David Green and his family are Hobby Lobby’s owners and say their evangelical Christian beliefs clash with parts of the law’s mandates for comprehensive coverage.
They say some of the drugs that would be provided prevent human embryos from being implanted in a woman’s womb, which the Greens equate with abortion.
Those drugs include Plan B contraception, which some have called the “morning after” pill.
The large retailer says it already provides coverage for 16 federally approved forms of contraception — such as condoms and diaphragms — for its roughly 13,000 employees, who Hobby Lobby says represent a variety of faiths.
The White House has said it believes a requirement on contraception coverage is “lawful and essential to women’s health” and expressed confidence the Supreme Court would ultimately agree.
Obamacare’s supporters say it does not require individual company owners to personally provide coverage they might object to but instead places that responsibility on the corporate entity.
“Throughout our nation’s history, corporations have been treated differently than individuals when it comes to fundamental, personal rights of conscience and human dignity,” said lawyers for the Constitutional Accountability Center, a progressive public-interest legal group. “The First Amendment’s free exercise guarantee has always been viewed as a purely personal liberty.”

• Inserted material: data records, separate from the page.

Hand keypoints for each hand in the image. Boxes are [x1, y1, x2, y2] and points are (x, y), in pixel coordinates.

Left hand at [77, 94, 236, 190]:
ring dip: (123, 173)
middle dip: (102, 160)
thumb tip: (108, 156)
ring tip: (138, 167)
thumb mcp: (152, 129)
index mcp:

But lawyers representing the Hahns say they deserve freedom from what they call state intrusion into private moral decisions.

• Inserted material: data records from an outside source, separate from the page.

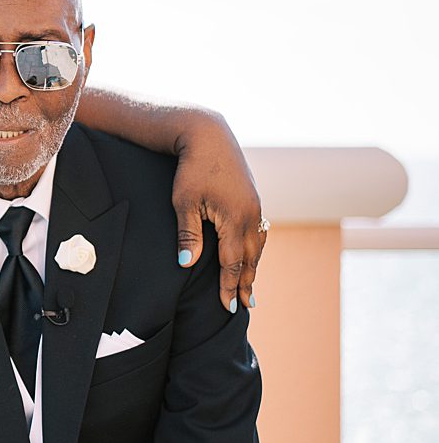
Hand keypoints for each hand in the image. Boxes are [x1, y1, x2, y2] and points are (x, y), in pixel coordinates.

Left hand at [171, 113, 266, 311]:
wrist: (208, 135)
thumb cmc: (190, 169)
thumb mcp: (183, 201)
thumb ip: (187, 234)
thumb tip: (186, 264)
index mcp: (235, 218)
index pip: (233, 262)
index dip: (230, 285)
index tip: (228, 307)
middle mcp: (251, 215)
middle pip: (250, 258)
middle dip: (246, 282)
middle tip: (245, 306)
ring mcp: (256, 206)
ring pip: (257, 245)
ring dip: (253, 266)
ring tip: (250, 287)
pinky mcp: (253, 199)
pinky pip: (258, 231)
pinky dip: (255, 248)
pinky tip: (251, 255)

“The question in this case is whether all Americans will have religious freedom and will be able to live and do business according to their faith,” said Matt Bowman, senior legal counsel with the Alliance Defending Freedom. “Or whether the federal government can pick and choose what faith is, who are the faithful, and where and when they can exercise that faith.”
A key issue for the justices will be interpreting a 1993 federal law known as the Religious Freedom Restoration Act, requiring the government to seek the “least burdensome” and narrowly tailored means for any law that interferes with religious convictions. Can companies, churches, and universities be included, or do the protections apply only to “persons?”
The justices have a good deal of discretion to frame the competing issues and could reach a limited “compromise” decision through narrow statutory interpretation. They could conclude individual owners can make the religious freedom claim, bypassing the corporate rights argument.
Liberals have criticized the conservative majority high court for being overly sympathetic to business interests.
The botched rollout of HealthCare.gov, the federal Obamacare website, has become another political flashpoint along with other issues that many Republicans say proves the law is unworkable. Some legal analysts say the birth control mandate cases are only the beginning of a broader legal fight that could extend to end of the decade.
“It wouldn’t be surprising if we had a case at the Supreme Court every year for the next five about Obamacare, as the lower courts get in the nitty-gritty of exactly how to implement this complicated statute,” said Thomas Goldstein, a leading appellate attorney and the publisher of SCOTUSblog. “There are a lot of ambiguities; there are a lot of new rules that agencies are (adopting). There’s a lot of anger and a lot of contention about putting this statute into effect.”
As for Conestoga, Anthony Hahn and his wife, Carolyn, believe they are on the right side of the legal and moral argument. They live in Lancaster County with their four children, just down the street from their second-generation kitchen cabinet business, which has expanded over the years into four other states. Nearby are Anthony’s two brothers, who also work at the company, and his parents, Norman and Elizabeth Hahn.
“It’s really not only just for Conestoga. We’re taking a stand for other businesses as well,” said Anthony Hahn about his appeal. “This is a religious liberty issue that is concerning to us.”
The cases are Sebelius v. Hobby Lobby Stores, Inc. (13-354); and Conestoga Wood Specialties Corp. v. Sebelius (13-356).